Monday, January 15, 2007

First Day.

Well, I have the first day in the new job over with anyway. It was strange finishing up in Sun on friday, clearing out my desk and all. Shows how good morale is on our place, as I only got about 7-8 people out to my going-away do on thurs - and 4 of those weren't even from Sun! We went out to the bar on the business park on fri evening tho for a few, which made my actual wrapping-up in the office a bit anti-climactic, as it was a case of coming back from the pub at about 7, picking up my bag, taking a last look around the empty desk and leaving my work badge on my bosses desk.

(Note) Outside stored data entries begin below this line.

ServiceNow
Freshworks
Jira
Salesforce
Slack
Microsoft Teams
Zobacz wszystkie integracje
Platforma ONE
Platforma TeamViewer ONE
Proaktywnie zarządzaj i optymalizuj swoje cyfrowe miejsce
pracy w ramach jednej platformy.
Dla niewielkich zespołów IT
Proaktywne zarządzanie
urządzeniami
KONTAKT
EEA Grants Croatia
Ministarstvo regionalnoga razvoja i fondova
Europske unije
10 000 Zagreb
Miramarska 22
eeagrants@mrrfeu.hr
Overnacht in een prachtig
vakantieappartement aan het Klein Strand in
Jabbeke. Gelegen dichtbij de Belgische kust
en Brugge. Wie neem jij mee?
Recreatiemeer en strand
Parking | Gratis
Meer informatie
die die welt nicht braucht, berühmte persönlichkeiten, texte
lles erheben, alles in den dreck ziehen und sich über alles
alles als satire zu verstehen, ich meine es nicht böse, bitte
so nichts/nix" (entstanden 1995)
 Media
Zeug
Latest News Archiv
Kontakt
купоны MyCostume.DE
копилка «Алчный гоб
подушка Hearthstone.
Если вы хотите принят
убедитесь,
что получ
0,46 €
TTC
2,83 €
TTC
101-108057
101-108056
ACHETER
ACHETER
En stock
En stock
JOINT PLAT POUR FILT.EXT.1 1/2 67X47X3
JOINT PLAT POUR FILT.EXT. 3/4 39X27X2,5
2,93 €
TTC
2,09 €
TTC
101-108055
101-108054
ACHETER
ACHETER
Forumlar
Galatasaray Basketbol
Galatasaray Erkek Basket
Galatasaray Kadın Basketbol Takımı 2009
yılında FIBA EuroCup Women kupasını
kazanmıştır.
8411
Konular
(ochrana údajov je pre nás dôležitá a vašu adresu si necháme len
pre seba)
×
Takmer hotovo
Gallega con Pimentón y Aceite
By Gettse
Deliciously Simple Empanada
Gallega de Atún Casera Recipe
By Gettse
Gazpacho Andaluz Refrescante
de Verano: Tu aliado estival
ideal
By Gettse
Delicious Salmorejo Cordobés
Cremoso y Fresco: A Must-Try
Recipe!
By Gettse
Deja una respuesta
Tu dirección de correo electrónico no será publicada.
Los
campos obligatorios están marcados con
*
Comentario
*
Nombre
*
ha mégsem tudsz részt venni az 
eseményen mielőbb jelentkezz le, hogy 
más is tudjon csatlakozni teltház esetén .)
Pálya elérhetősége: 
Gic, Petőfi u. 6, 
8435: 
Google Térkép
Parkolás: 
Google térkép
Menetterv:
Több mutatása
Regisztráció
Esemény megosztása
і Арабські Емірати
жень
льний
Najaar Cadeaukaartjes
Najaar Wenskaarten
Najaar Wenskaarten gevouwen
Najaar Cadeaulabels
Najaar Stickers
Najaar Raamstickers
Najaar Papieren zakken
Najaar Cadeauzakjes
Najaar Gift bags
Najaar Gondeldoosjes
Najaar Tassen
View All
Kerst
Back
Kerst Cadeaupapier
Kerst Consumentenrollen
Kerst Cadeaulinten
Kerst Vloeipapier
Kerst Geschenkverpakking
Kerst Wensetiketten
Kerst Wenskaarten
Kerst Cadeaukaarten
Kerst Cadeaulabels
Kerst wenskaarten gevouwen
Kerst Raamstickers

This morning was a bit strange, as I was up at the usual time, but was getting on the "wrong" platform on the DART station and going in the "wrong" direction! Got into the office anyway, and I had a momentary panic that I'd be told "Oh, we didn't actually get your contract back in the post, so we thought you turned down the job. Sorry!", but they were actually expecting me, which was good. Got a bit of an intro session with the HR girl, then got led to my new desk (actually my boss's desk as my desk still hasn't been set up yet) where my shiny new laptop was waiting for me!

After that tho, I was pretty much left to my own devices It seems there's no formal training course or intro session, so I was left to take a wander around the network and intranet and figure things out for myself. This wasn't really helped by the fact that I didn't actually get a login on the intranet or get read access to the shared network drives until the afternoon! Also, my new boss had some urgent business to take care of at home so had to take a last-minute flight back to Italy, and as a result I was left with a document which vaguely describes what I'll be doing, but not how. This should be fun next week when I'm dropped right in the deep end and left to fend for myself!

Lunch was a bit odd too - we don't have any canteen, so its a case of heading off to the local shop. Luckily there are a good few places to go in Blackrock, but it seems that the group doesn't go for lunch as a group, everyone just heads off and fends for themselves. This posed a bit of a problem for me, as I don't have a swipe card yet so if I left I couldn't get back in! Headed out with one of the lads eventually, about 2pm, and got a panini in some local deli.

All in all, it feels weird not to be in my desk in Sun, and I'm not 100% sure it has dawned on me yet that I'm not going back, that this is my future career. I'm sure it will eventually, but at the mo it's sort of a strange limbo feeling, sitting at "my" desk, reading docs that I'm not 100% sure are relevant or not - and using windows! I'm not 100% sure of the logic of working on a product that runs on Solaris and Linux from Windows boxes using stuff like putty and VNC. If we're working on Solaris, why aren't we running Solaris? Maybe I just still have the whole "run Sun on Sun" thing in my head, but it still feels strange to me.

So, first day, mixed opinions. Should get better anyway - I hope!